• **TEXT**:
Was meint ihr zu diesem Schlammsauger? Ist das Teil zu gebrauchen?

Der Link dazu

Lieben Gruß Juleli


----------



## DaNiceGuy (23. Mai 2008)

*AW: Schlammsauger*

also wenn ich das richtig lese aknnst du damit nur hinderlich arbeiten da der sauger ca 40sek saugt und dann 20 sek das wasser abpummpt..
es giebt sauger mit 2 behältern (in einem )die automatisch umschalten und ein "ordentliches" arbeitsergebniss liefern...
was du aber mit einem sauger alles in deinem teich anrichten kannst musst du die profis hier fragen...
ich hab nur mal was von "phosfor stop" gelesen aber wie egsagt bin kien porfi 
MfG


----------



## axel (23. Mai 2008)

*AW: Schlammsauger*

Hallo Juleli !

Hier mal mein Schlammverhinderer. Wird zwar für gewöhnlich am Pool eingesetzt , bin aber auch am Teich schwer beeindruckt von dem   
Mit dem kann man schön die Wasseroberfläche sauber halten , so das nur wenig herabsinken kann.
Und wenn dann doch nach ein paar Monaten mal was unten liegt , dann zieh ich den mal kurz über den Teichboden. So von links nach rechts , dann wird der Mulm aufgewirbelt , dann zieh ich den nochmal von rechts nach links durch den aufgewirbelten Mulm .

• **DATENLISTE**:
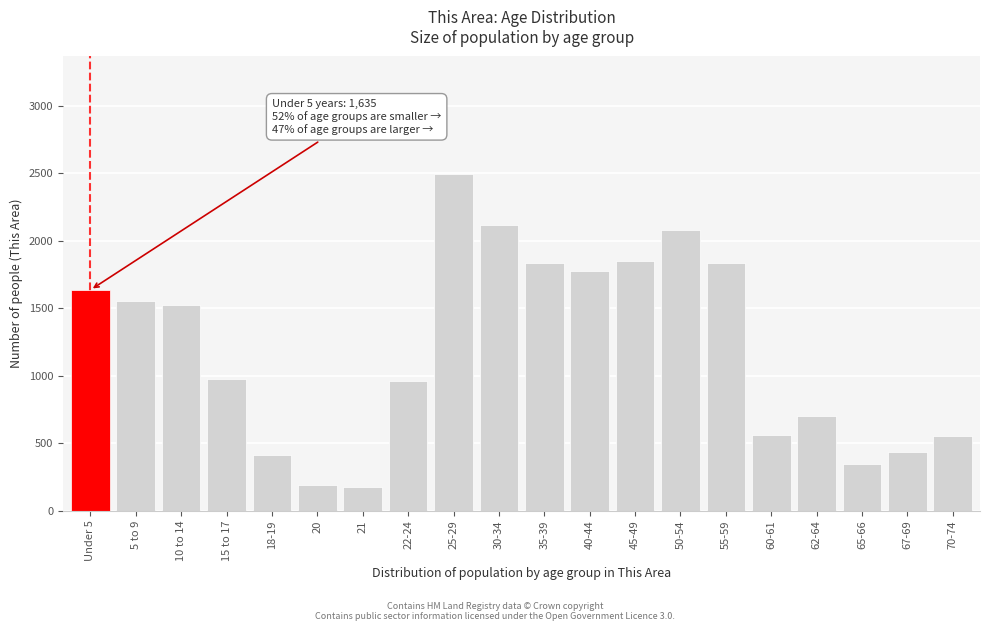

The value at 45-49 is 2407. True or false?

False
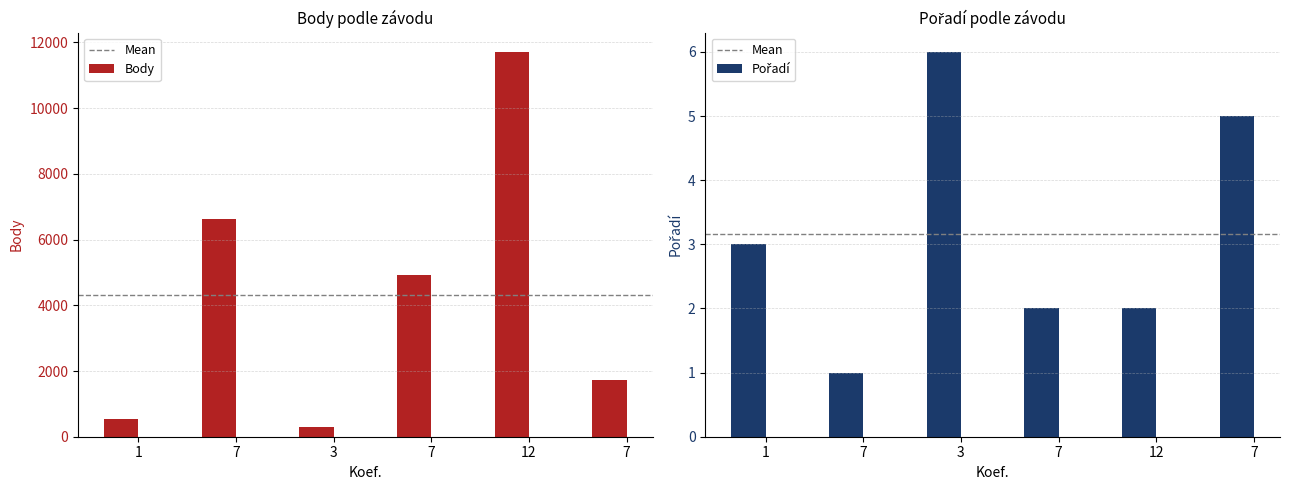

Reading right to left, what are all the values shown in this chart?

Body: 7=1730	12=11713	7=4921	3=303	7=6623	1=527
Pořadí: 7=5	12=2	7=2	3=6	7=1	1=3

• **ARBEITSAUFTRAG 1**:
Wie lange saugt das Gerät laut DaNiceGuy im Text über den Schlammsauger, bevor es das Wasser abpumpt?
• **ARBEITSAUFTRAG 2**:
Setzen Sie bitte den Text über den Schlammsauger nach seinem letzten Satz fort.

• **ANTWORTFELD 1**:
Etwa 40 Sekunden, danach pumpt es 20 Sekunden lang das Wasser ab.

• **ANTWORTFELD 2**:
Dann hab ich ihn  im Käscher den Mulm.
Mein Kies ist dann wieder sauber .

Lg axel

Foto


----------



## Juleli (24. Mai 2008)

*AW: Schlammsauger*

@ axel: Also von dem bin ich auch schwer begeistert. So einen in der Art haben wir auch! Nur ziehe ich zu Anfang von rechts nach links und dann erst von links nach rechts - aber das macht bestimmt nicht soooo einen großen Unterschied 

Nachdem ich meinen Eltern ne Gardinenpredigt vorgesetzt habe (früher war das doch anders herum - oder? Und früher ging es doch eher um "Kind! Wann bist du wieder zu Hause?" oder "So kannst du doch nicht raus gehen!".), werden wir das Teil einmal austesten. Ich bin echt mal gespannt, was das wird.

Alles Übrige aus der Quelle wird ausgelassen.